John Adolph of Nassau-Usingen (17 July 1740 in Biebrich - 10 December 1793 in Wiesbaden) was Count of Saarbrücken and Saarwerden and Lord of Lahr, Wiesbaden and Idstein. He served as a colonel in the French army and later in the royal Prussian army as Major-General and as chief of the Fusilier Regiment No. 47.

== Early life ==
Born into an ancient House of Nassau, he was the younger son of the ruling Prince Charles of Nassau-Usingen and his wife, Princess Christine Wilhelmine of Saxe-Eisenach (1711–1740).

== Biography ==
In 1749 he went to the Netherlands with his older brothers and studied at Utrecht University for three years.

In 1752, he joined the French army. He achieved the rank of colonel and led the infantry regiment von Fersen. In 1758, he traded it for the cavalry regiment Nassau-Saarbrücken. During the Seven Years' War, he spent the years 1757 to 1761 fighting in Germany. He fought in the battles of Hastenbeck, Sonderhausen, Lutternberg, Bergen and Minden. He also participated in the sieges of Kassel and Wolfenbüttel and he fought at Grüneberg and Armöneburg. During the Battle of Sonderhausen, he was hit in the left shoulder.

In 1760, he received the military Order of Merit. In 1761, he was promoted to Brigadier and in 1762 to Maréchal de Camp (major general). In 1763, he received the Palatinate Order of Saint Hubert.

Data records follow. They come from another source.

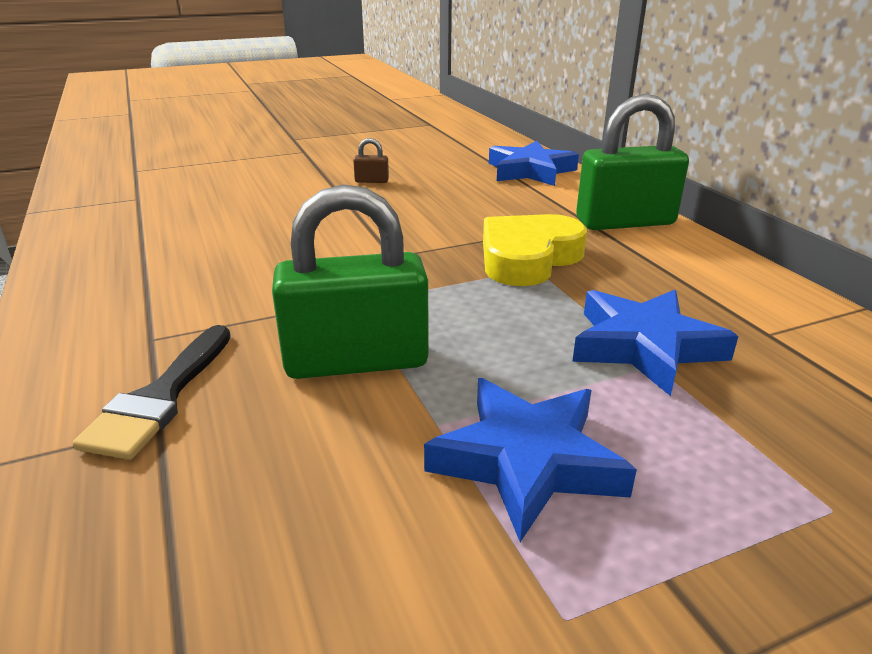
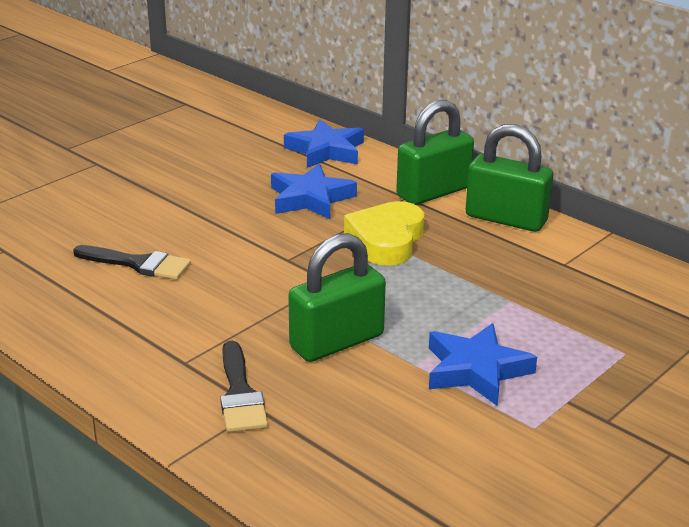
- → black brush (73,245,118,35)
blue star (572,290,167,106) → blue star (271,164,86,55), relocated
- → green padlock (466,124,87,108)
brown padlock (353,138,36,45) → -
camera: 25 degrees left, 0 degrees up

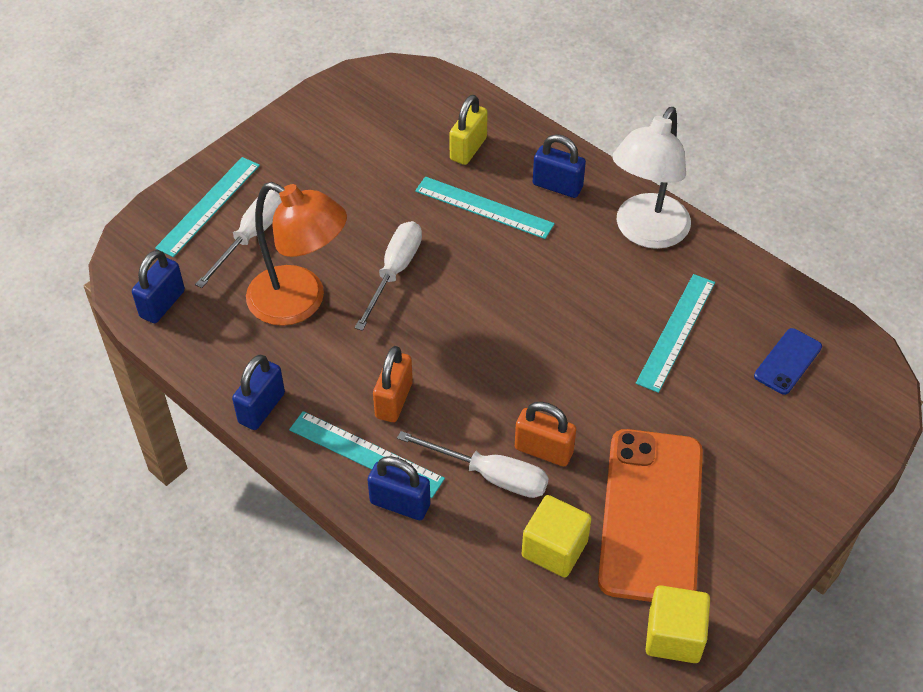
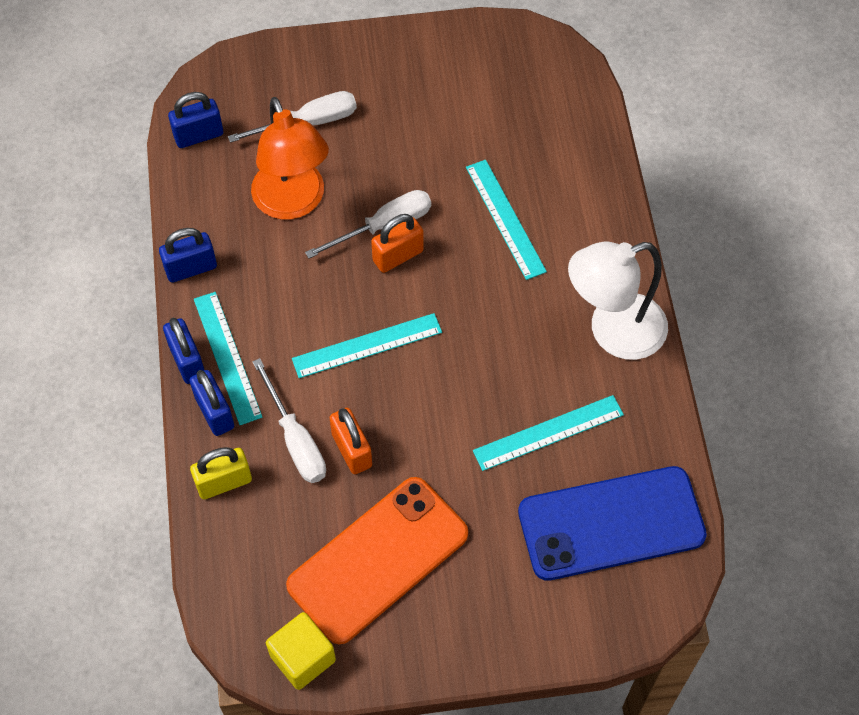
blue padlock (533,134,53,64) → blue padlock (163,318,41,66), relocated
yellow padlock (449,95,39,70) → yellow padlock (190,447,62,52), relocated
turquoise ruler (155,157,105,100) → turquoise ruler (292,313,150,65), relocated
orange padlock (373,346,40,76) → orange padlock (371,214,53,59), relocated
blue phone (754,328,68,67) → blue phone (518,466,189,115), x2.24
yellow cube (522,495,70,82) → -
camera: 40 degrees right, 10 degrees up

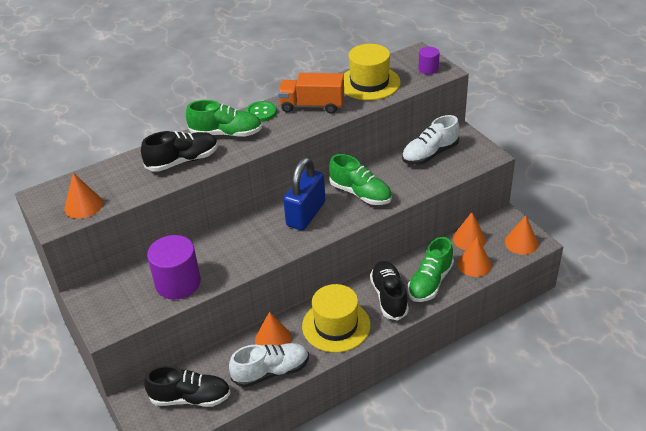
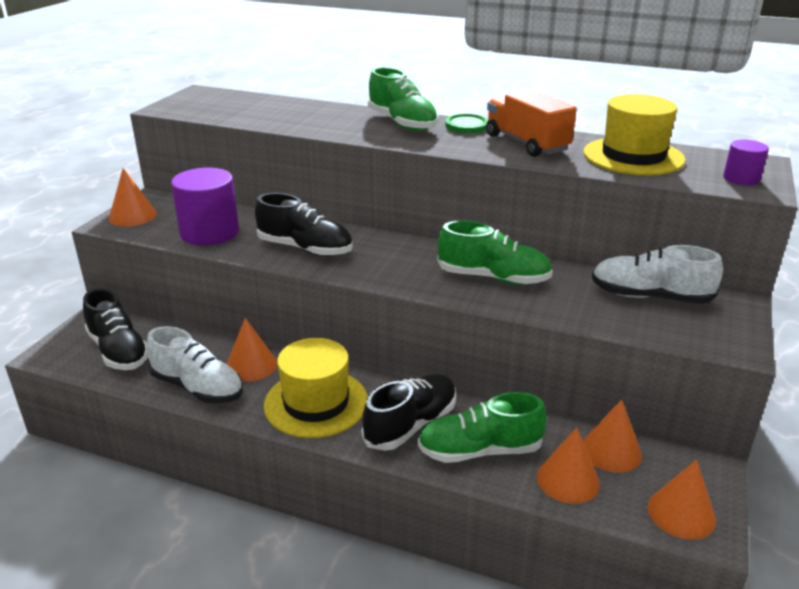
orange cone (64,173,39,46) → orange cone (109,168,48,59), relocated
black shoe (141,131,77,41) → black shoe (255,193,98,63), relocated
green shoe (329,154,63,51) → green shoe (437,221,116,64), 75 degrees counterclockwise
blue padlock (283,158,42,72) → -
camera: 50 degrees right, 10 degrees down

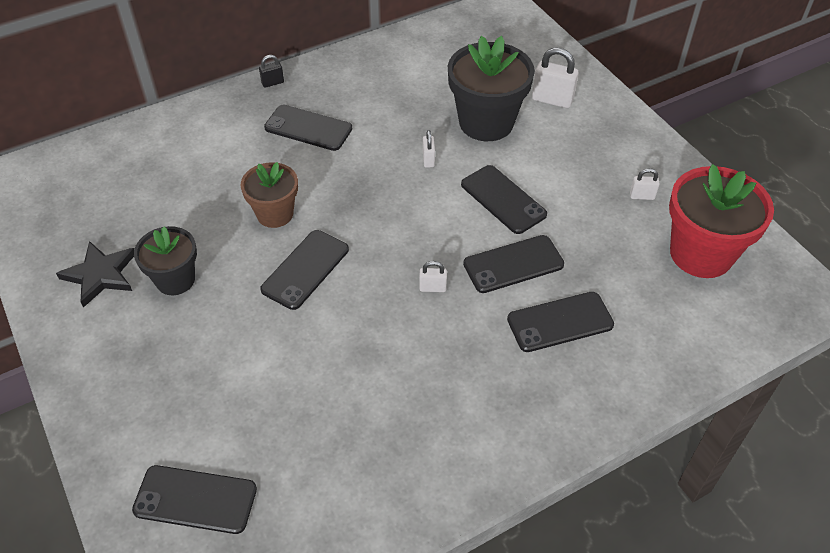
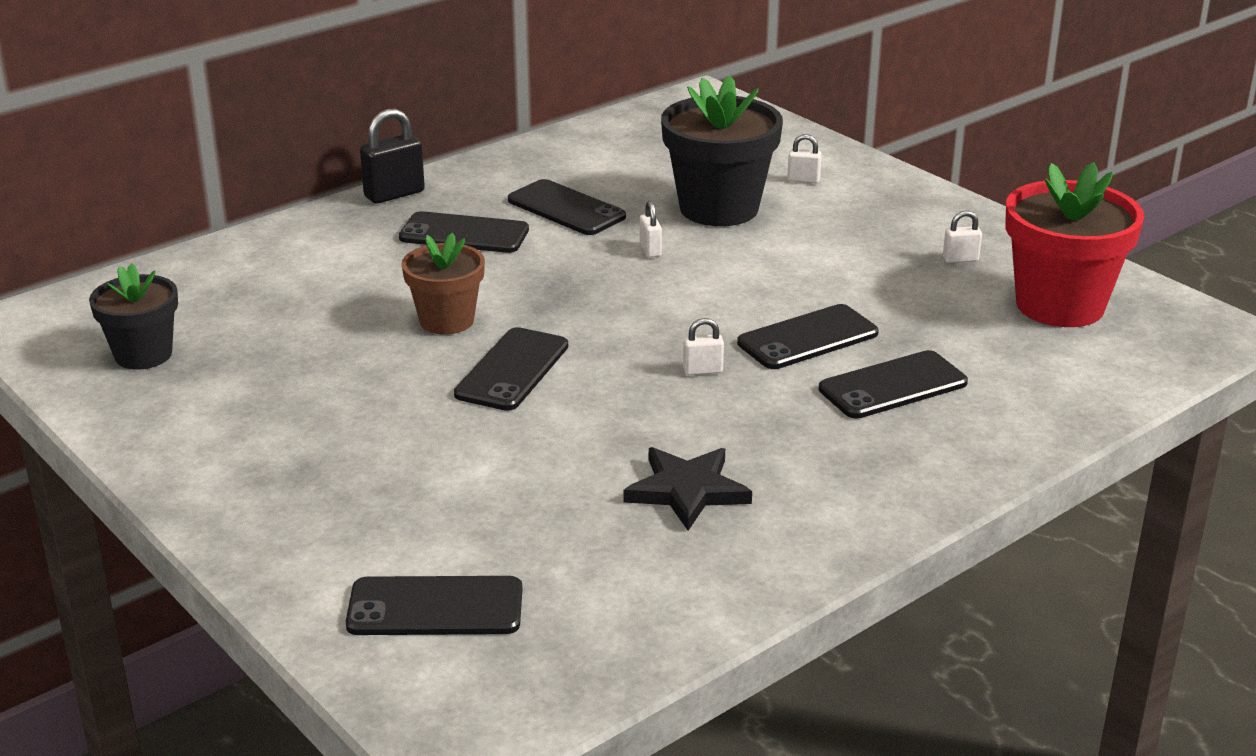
black flower pot (134,226,63,69) → black flower pot (89,263,89,107), relocated
black padlock (259,55,25,33) → black padlock (360,109,65,95), x1.81
black phone (461,165,86,69) → black phone (508,179,118,56), relocated
black star (56,241,78,67) → black star (623,447,129,84), relocated
white padlock (532,47,47,61) → white padlock (787,134,35,49), x0.55
camera: 10 degrees left, 20 degrees down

In 1764, he joined the Prussian army under King Frederick II. He held the rank of Major-General and led the Fusilier Regiment No. 47. (Grabow). In the War of the Bavarian Succession, his regiment was part of the army of Prince Henry. However, John Adolph was accused of embezzling army money and he left the army in outrage. He returned to the French army. Nevertheless, he received the Prussian Pour le Mérite Order in 1793.

== Personal life ==
He was married to Baroness Carolina Wilhelmina von Reischach zum Reichenstein (1740-1804), who previously served as lady in waiting at the princely court of Nassau-Usingen in Biebrich and princely court of Hesse-Cassel in Hanau.

== Death ==
He died in 1793 in Wiesbaden, childless.